→ **Exercise details**:
Reproduce the listing below in full and exactly; no pictures belong in the copy.
++++ Study material ++++
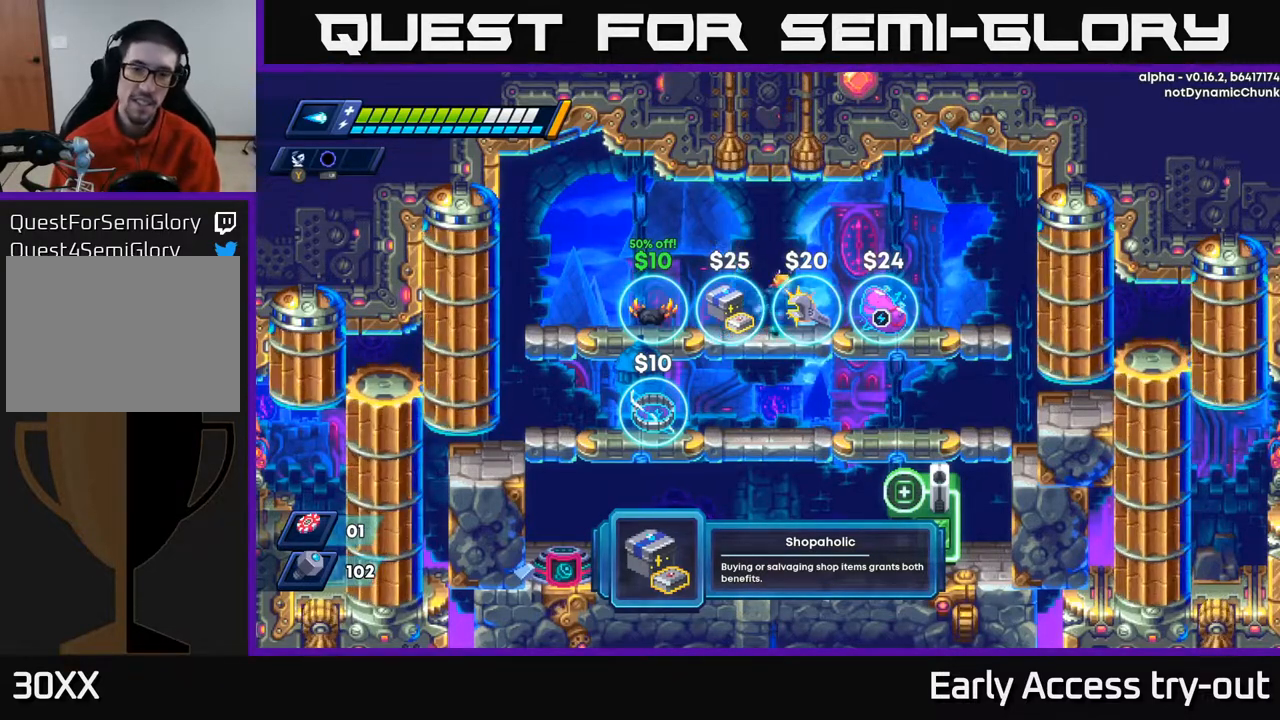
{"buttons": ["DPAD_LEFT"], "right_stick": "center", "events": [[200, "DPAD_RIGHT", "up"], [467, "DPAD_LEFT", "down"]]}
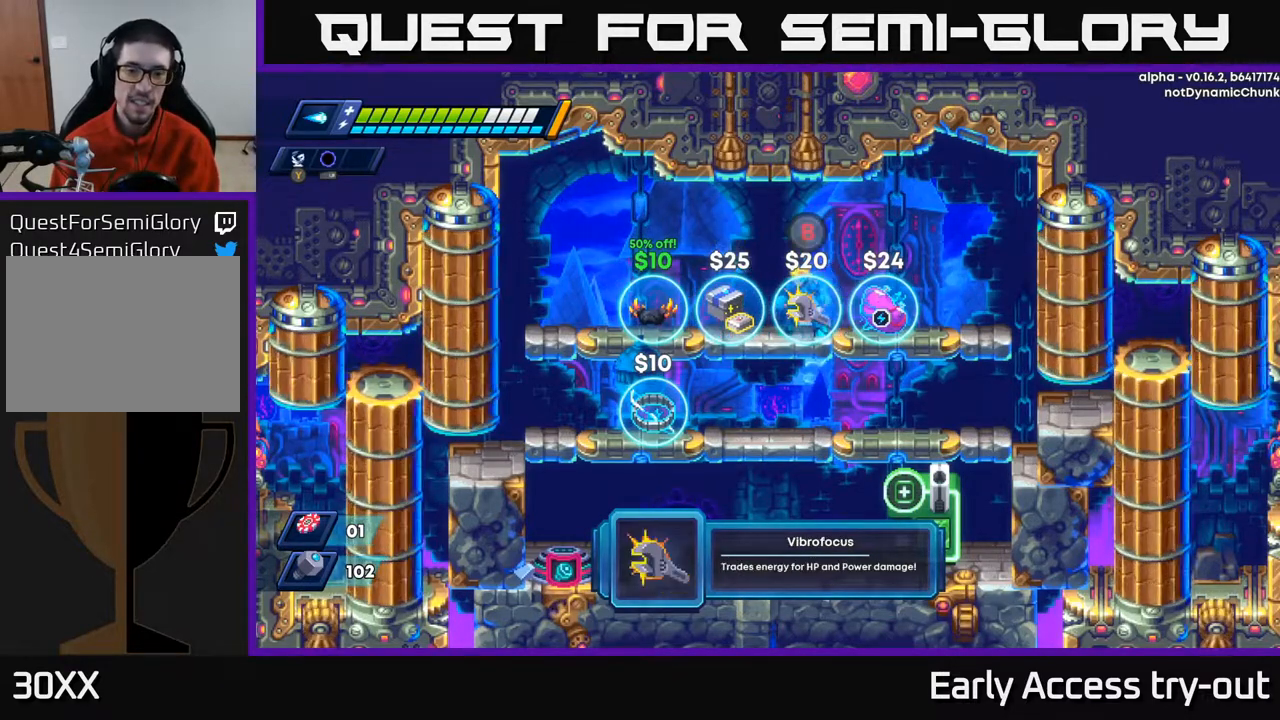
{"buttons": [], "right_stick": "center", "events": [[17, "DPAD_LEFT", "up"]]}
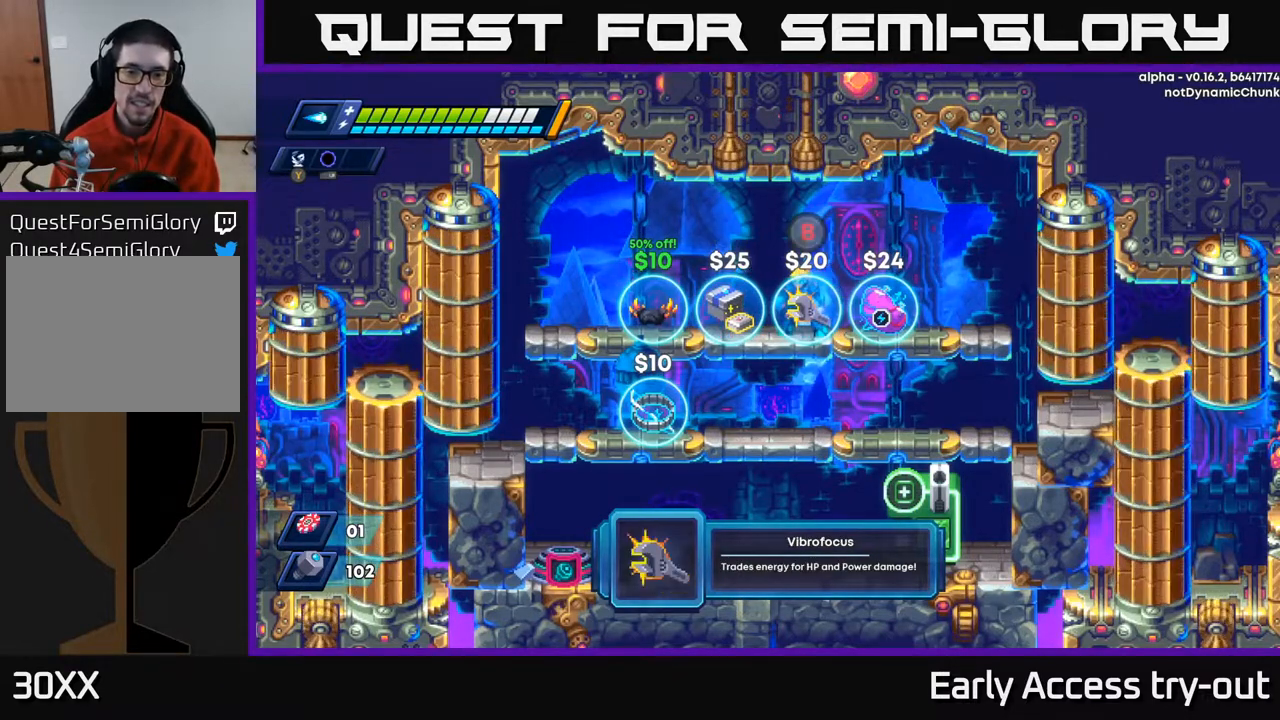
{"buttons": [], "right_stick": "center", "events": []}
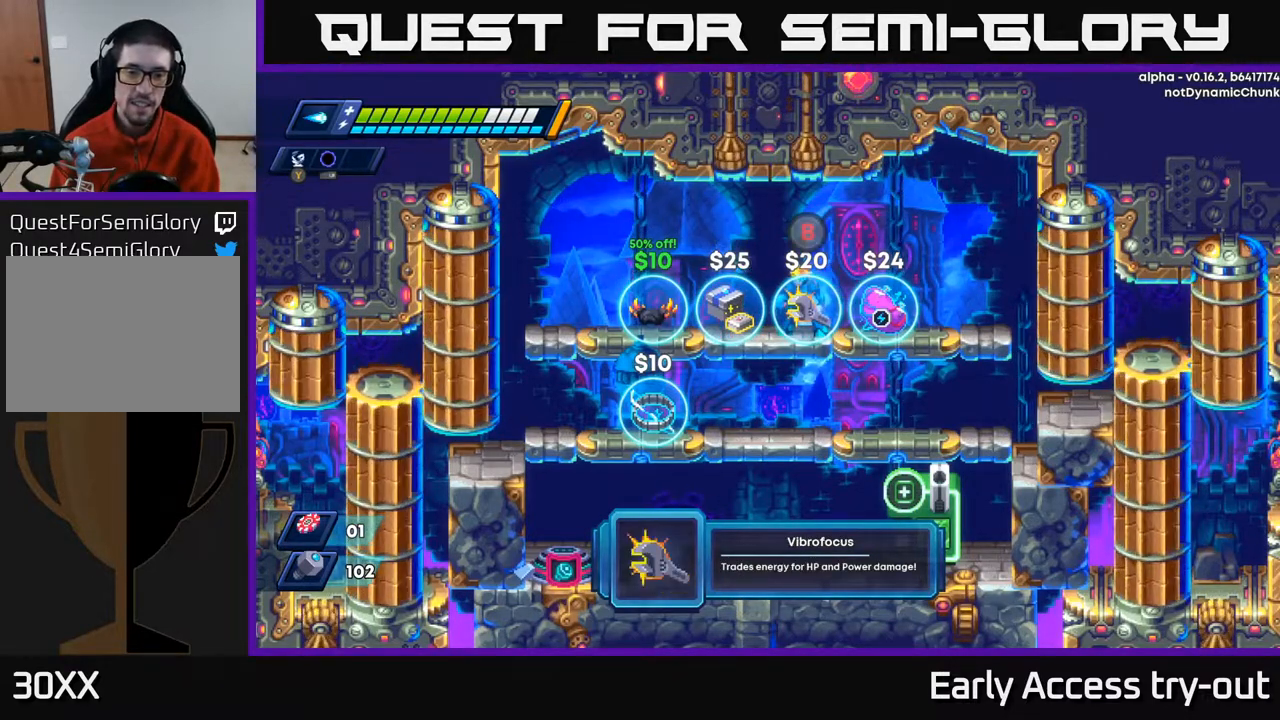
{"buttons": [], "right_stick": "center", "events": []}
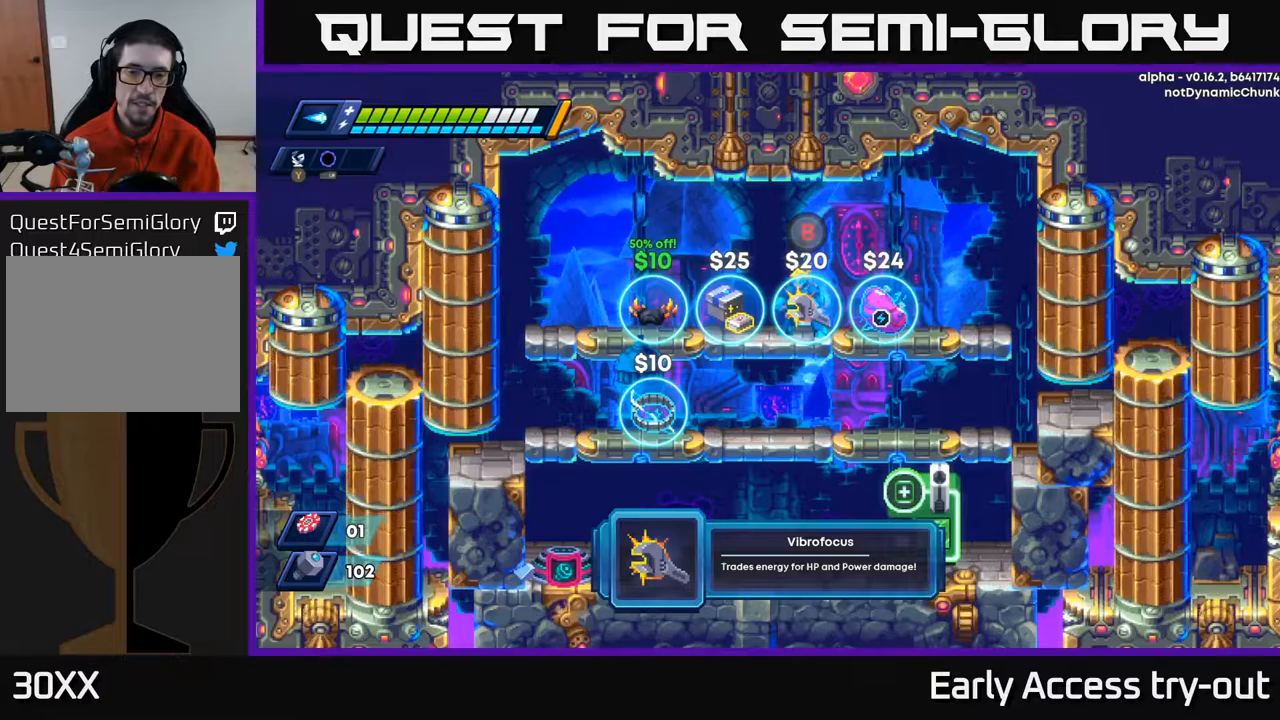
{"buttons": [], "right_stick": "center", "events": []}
++++
→ **The completed task**:
{"buttons": ["DPAD_LEFT"], "right_stick": "center", "events": [[200, "DPAD_RIGHT", "up"], [467, "DPAD_LEFT", "down"]]}
{"buttons": [], "right_stick": "center", "events": [[17, "DPAD_LEFT", "up"]]}
{"buttons": [], "right_stick": "center", "events": []}
{"buttons": [], "right_stick": "center", "events": []}
{"buttons": [], "right_stick": "center", "events": []}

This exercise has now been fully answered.